• Work required: Leaving out pictures, output exactly the lines below from the one that has "Account Balance | 485,652.09 |" through the one that has "1.10 Anti-Doping Control", and nothing else.

• Material for the task:

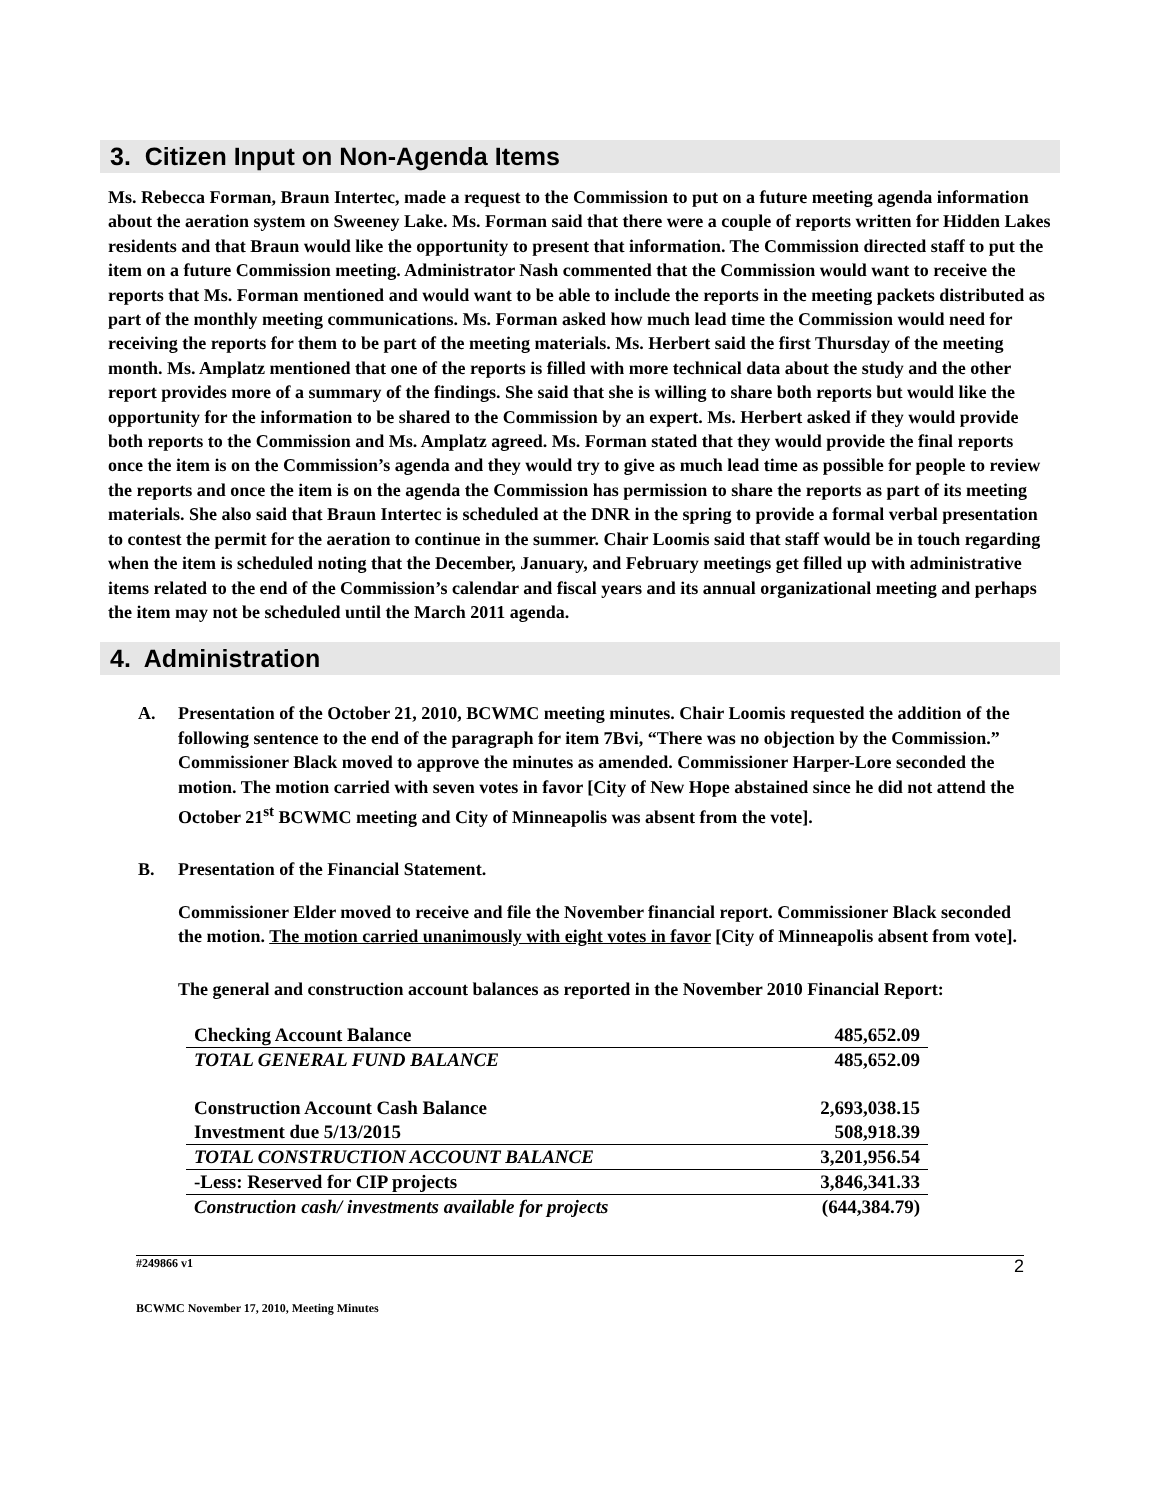3. Citizen Input on Non-Agenda Items
Ms. Rebecca Forman, Braun Intertec, made a request to the Commission to put on a future meeting agenda information about the aeration system on Sweeney Lake. Ms. Forman said that there were a couple of reports written for Hidden Lakes residents and that Braun would like the opportunity to present that information. The Commission directed staff to put the item on a future Commission meeting. Administrator Nash commented that the Commission would want to receive the reports that Ms. Forman mentioned and would want to be able to include the reports in the meeting packets distributed as part of the monthly meeting communications. Ms. Forman asked how much lead time the Commission would need for receiving the reports for them to be part of the meeting materials. Ms. Herbert said the first Thursday of the meeting month. Ms. Amplatz mentioned that one of the reports is filled with more technical data about the study and the other report provides more of a summary of the findings. She said that she is willing to share both reports but would like the opportunity for the information to be shared to the Commission by an expert. Ms. Herbert asked if they would provide both reports to the Commission and Ms. Amplatz agreed. Ms. Forman stated that they would provide the final reports once the item is on the Commission’s agenda and they would try to give as much lead time as possible for people to review the reports and once the item is on the agenda the Commission has permission to share the reports as part of its meeting materials. She also said that Braun Intertec is scheduled at the DNR in the spring to provide a formal verbal presentation to contest the permit for the aeration to continue in the summer. Chair Loomis said that staff would be in touch regarding when the item is scheduled noting that the December, January, and February meetings get filled up with administrative items related to the end of the Commission’s calendar and fiscal years and its annual organizational meeting and perhaps the item may not be scheduled until the March 2011 agenda.
4. Administration
A. Presentation of the October 21, 2010, BCWMC meeting minutes. Chair Loomis requested the addition of the following sentence to the end of the paragraph for item 7Bvi, “There was no objection by the Commission.” Commissioner Black moved to approve the minutes as amended. Commissioner Harper-Lore seconded the motion. The motion carried with seven votes in favor [City of New Hope abstained since he did not attend the October 21<sup>st</sup> BCWMC meeting and City of Minneapolis was absent from the vote].
B. Presentation of the Financial Statement.
Commissioner Elder moved to receive and file the November financial report. Commissioner Black seconded the motion. The motion carried unanimously with eight votes in favor [City of Minneapolis absent from vote].
The general and construction account balances as reported in the November 2010 Financial Report:
| Checking Account Balance | 485,652.09 |
| TOTAL GENERAL FUND BALANCE | 485,652.09 |
| Construction Account Cash Balance | 2,693,038.15 |
| Investment due 5/13/2015 | 508,918.39 |
| TOTAL CONSTRUCTION ACCOUNT BALANCE | 3,201,956.54 |
| -Less: Reserved for CIP projects | 3,846,341.33 |
| Construction cash/ investments available for projects | (644,384.79) |
#249866 v1
BCWMC November 17, 2010, Meeting Minutes 2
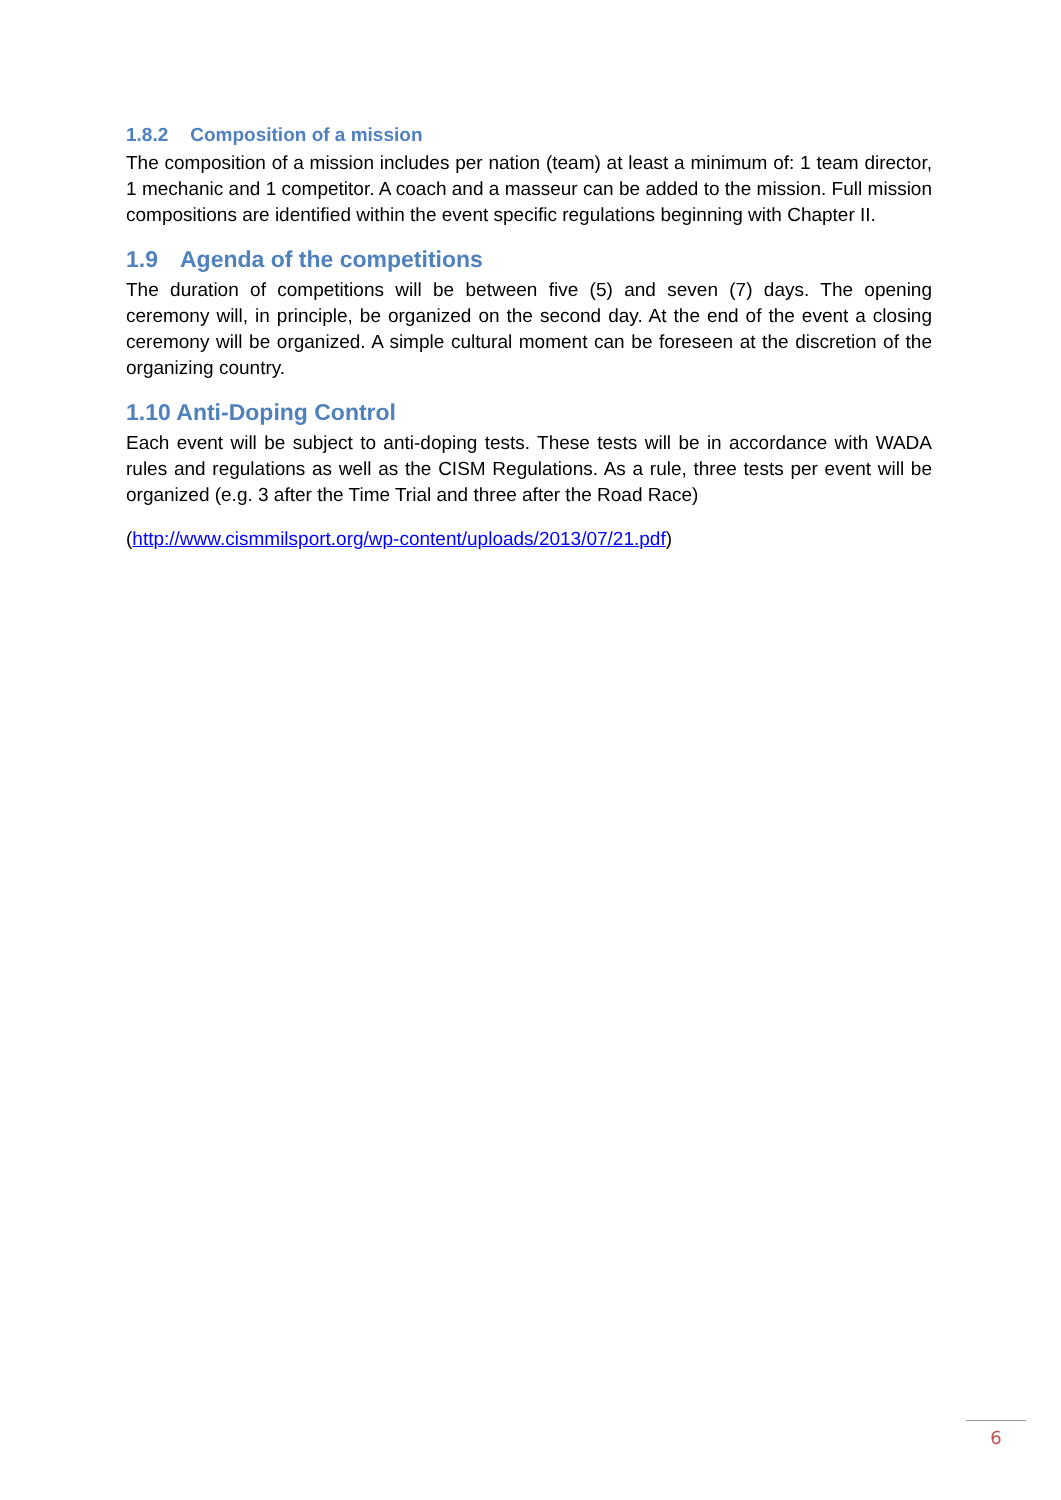1.8.2 Composition of a mission
The composition of a mission includes per nation (team) at least a minimum of: 1 team director, 1 mechanic and 1 competitor. A coach and a masseur can be added to the mission. Full mission compositions are identified within the event specific regulations beginning with Chapter II.
1.9 Agenda of the competitions
The duration of competitions will be between five (5) and seven (7) days. The opening ceremony will, in principle, be organized on the second day. At the end of the event a closing ceremony will be organized. A simple cultural moment can be foreseen at the discretion of the organizing country.
1.10 Anti-Doping Control
Each event will be subject to anti-doping tests. These tests will be in accordance with WADA rules and regulations as well as the CISM Regulations. As a rule, three tests per event will be organized (e.g. 3 after the Time Trial and three after the Road Race)
(http://www.cismmilsport.org/wp-content/uploads/2013/07/21.pdf)
6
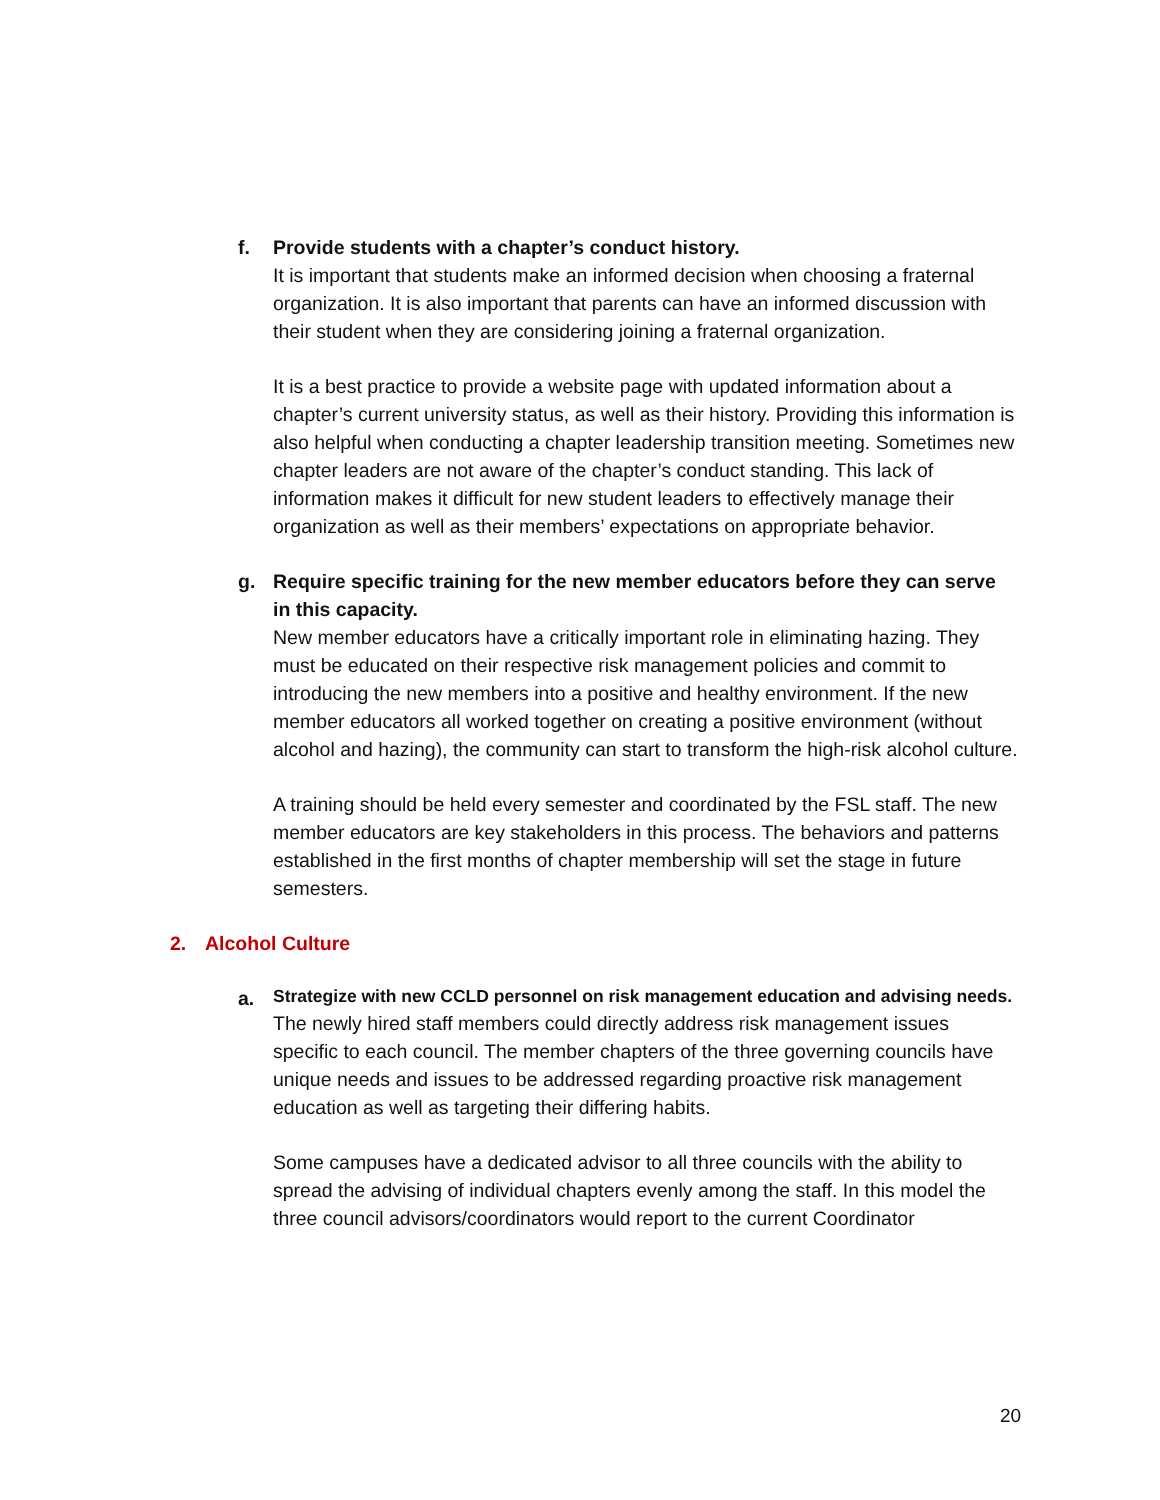f. Provide students with a chapter’s conduct history.
It is important that students make an informed decision when choosing a fraternal organization. It is also important that parents can have an informed discussion with their student when they are considering joining a fraternal organization.
It is a best practice to provide a website page with updated information about a chapter’s current university status, as well as their history. Providing this information is also helpful when conducting a chapter leadership transition meeting. Sometimes new chapter leaders are not aware of the chapter’s conduct standing. This lack of information makes it difficult for new student leaders to effectively manage their organization as well as their members’ expectations on appropriate behavior.
g. Require specific training for the new member educators before they can serve in this capacity.
New member educators have a critically important role in eliminating hazing. They must be educated on their respective risk management policies and commit to introducing the new members into a positive and healthy environment. If the new member educators all worked together on creating a positive environment (without alcohol and hazing), the community can start to transform the high-risk alcohol culture.
A training should be held every semester and coordinated by the FSL staff. The new member educators are key stakeholders in this process. The behaviors and patterns established in the first months of chapter membership will set the stage in future semesters.
2. Alcohol Culture
a.
Strategize with new CCLD personnel on risk management education and advising needs.
The newly hired staff members could directly address risk management issues specific to each council. The member chapters of the three governing councils have unique needs and issues to be addressed regarding proactive risk management education as well as targeting their differing habits.
Some campuses have a dedicated advisor to all three councils with the ability to spread the advising of individual chapters evenly among the staff. In this model the three council advisors/coordinators would report to the current Coordinator
20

• Result of this exercise:
| Checking Account Balance | 485,652.09 |
| TOTAL GENERAL FUND BALANCE | 485,652.09 |
| Construction Account Cash Balance | 2,693,038.15 |
| Investment due 5/13/2015 | 508,918.39 |
| TOTAL CONSTRUCTION ACCOUNT BALANCE | 3,201,956.54 |
| -Less: Reserved for CIP projects | 3,846,341.33 |
| Construction cash/ investments available for projects | (644,384.79) |
#249866 v1
BCWMC November 17, 2010, Meeting Minutes 2
1.8.2 Composition of a mission
The composition of a mission includes per nation (team) at least a minimum of: 1 team director, 1 mechanic and 1 competitor. A coach and a masseur can be added to the mission. Full mission compositions are identified within the event specific regulations beginning with Chapter II.
1.9 Agenda of the competitions
The duration of competitions will be between five (5) and seven (7) days. The opening ceremony will, in principle, be organized on the second day. At the end of the event a closing ceremony will be organized. A simple cultural moment can be foreseen at the discretion of the organizing country.
1.10 Anti-Doping Control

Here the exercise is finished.